START SELECTED PASSAGE

Carbon capture effects on water use at pulverized coal power plants

Haibo Zhaia1*, Edward S. Rubina

a Department of Engineering and Public Policy, Carnegie Mellon University Pittsburgh, PA 15213, USA

Abstract

Significant quantities of water are utilized in thermoelectric power plants, mostly for the purpose of cooling. Water is becoming critically important for low carbon power generation. To reduce greenhouse gas emissions from pulverized coal (PC) power plants, post-combustion carbon capture systems are receiving considerable attention. However, current systems require a significant amount of cooling, which puts further pressure on cooling water resource. This paper quantifies cooling water use and evaluates technical and economic effects of carbon capture on cooling systems at PC power plants. Included are recirculating systems with wet cooling towers and air-cooled condensers (ACCs) for dry cooling. For a wet cooling tower, water has to be provided to make up losses due mainly to evaporation and blowdown. Adding an amine-based carbon capture system to the plant would approximately double water use. When air-cooled condensers (ACCs) are used as the dry cooling system, in spite of the advantage in reducing water usage, the dry cooling system has a much larger capital cost than the wet cooling system, depending strongly on specific site and system characteristics.

© 2011 Published by Elsevier Ltd.

Keywords: carbon capture; water use; cooling systems; power plants

1. Introduction and Objective

Thermoelectric generation accounted for approximately 39% of freshwater withdrawals in the United States, ranking only slightly behind agricultural irrigation (the largest source of freshwater withdrawals) [1]. Significant quantities of water are utilized in thermoelectric power plants, mostly for the purpose of cooling. Water is becoming critically important for low carbon power generation. To reduce greenhouse gas emissions from pulverized coal (PC) power plants, post-combustion carbon capture systems are receiving considerable attention. However, current systems require a significant amount of cooling, which puts further pressure on cooling water resource. In some areas, the pressure on water resource availability has led to increasing use of dry cooling systems in thermoelectric

* Corresponding author. Tel.: +1 412 268 1088; fax: + 1 412 268 1089. E-mail address: hbzhai@cmu.edu.

doi:10.1016/j.egypro.2011.02.112

power plants as they can significantly reduce water use [2]. Thus, a more careful evaluation of water usage is needed to better understand the performance and cost impacts of CO2 capture systems at power plants. The major objective of this paper is to quantify water use and evaluate technical and economic effects of carbon capture and storage (CCS) on water use for cooling systems at pulverized coal (PC) power plants. Evaluated are wet cooling towers and air-cooled condensers (ACCs) for dry cooling.

2. Method and Tool

Makeup water usage of cooling systems is systematically quantified based on mass and energy balances for PC plants. The cooling technologies considered include wet towers and air-cooled condensers (ACCs) for dry cooling. The performance models are linked to engineering-economic models that calculate the capital cost, annual operating and maintenance costs and total annual levelized cost of the specified system and plant. The water systems modules are embedded in the Integrated Environmental Control Model (IECM) developed by Carnegie Mellon University for the U.S. Department of Energy's National Energy Technology Laboratory (USDOE/NETL). The IECM is a well -documented publicly available model that provides systematic estimates of performance, emissions, cost and uncertainties for preliminary design of fossil-fueled power plants with or without CO2 capture and storage [3-4]. Detailed technical documentation for each of the IECM cooling options and power plant systems discussed in this paper are available elsewhere [3].

END SELECTED PASSAGE

## [ACTIVITY]
According to the passage on carbon capture and water use, what share of freshwater withdrawals in the United States did thermoelectric generation account for? You will not need the material that comes next.

START ENTRIES SHOWN

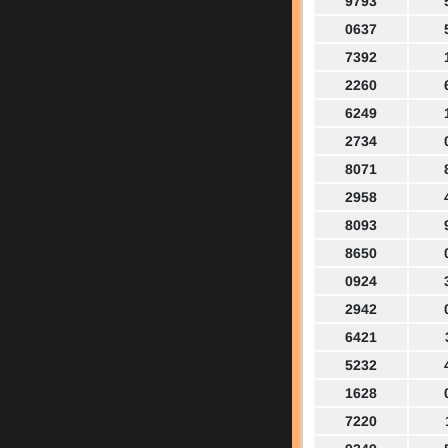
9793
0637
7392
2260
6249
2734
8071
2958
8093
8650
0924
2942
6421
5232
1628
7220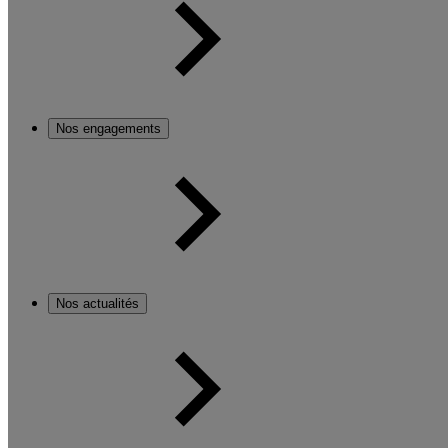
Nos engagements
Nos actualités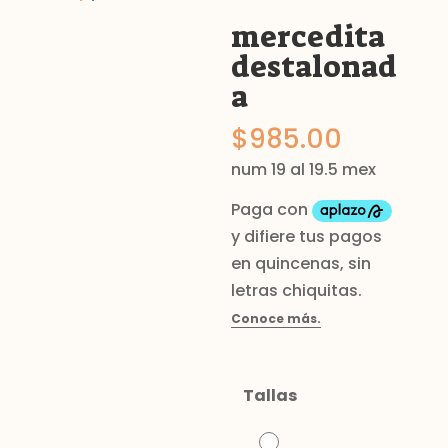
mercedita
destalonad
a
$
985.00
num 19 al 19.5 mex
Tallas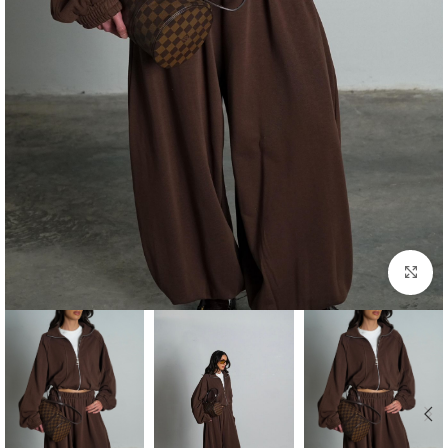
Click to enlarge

END ENTRIES SHOWN
START ENTRIES SHOWN

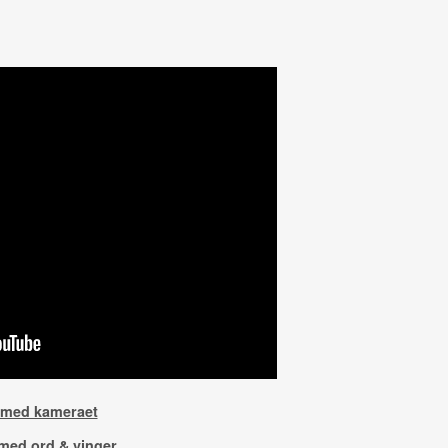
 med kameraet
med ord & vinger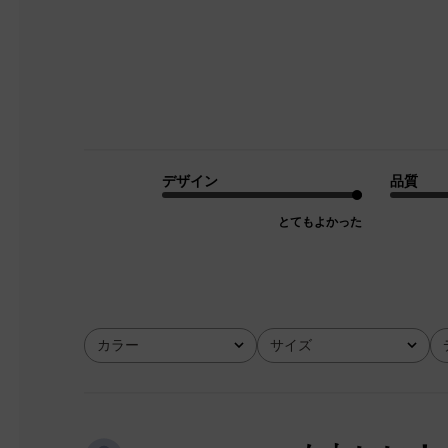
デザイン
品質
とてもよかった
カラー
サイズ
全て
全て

END ENTRIES SHOWN

## [ANSWER]
Approximately 39%.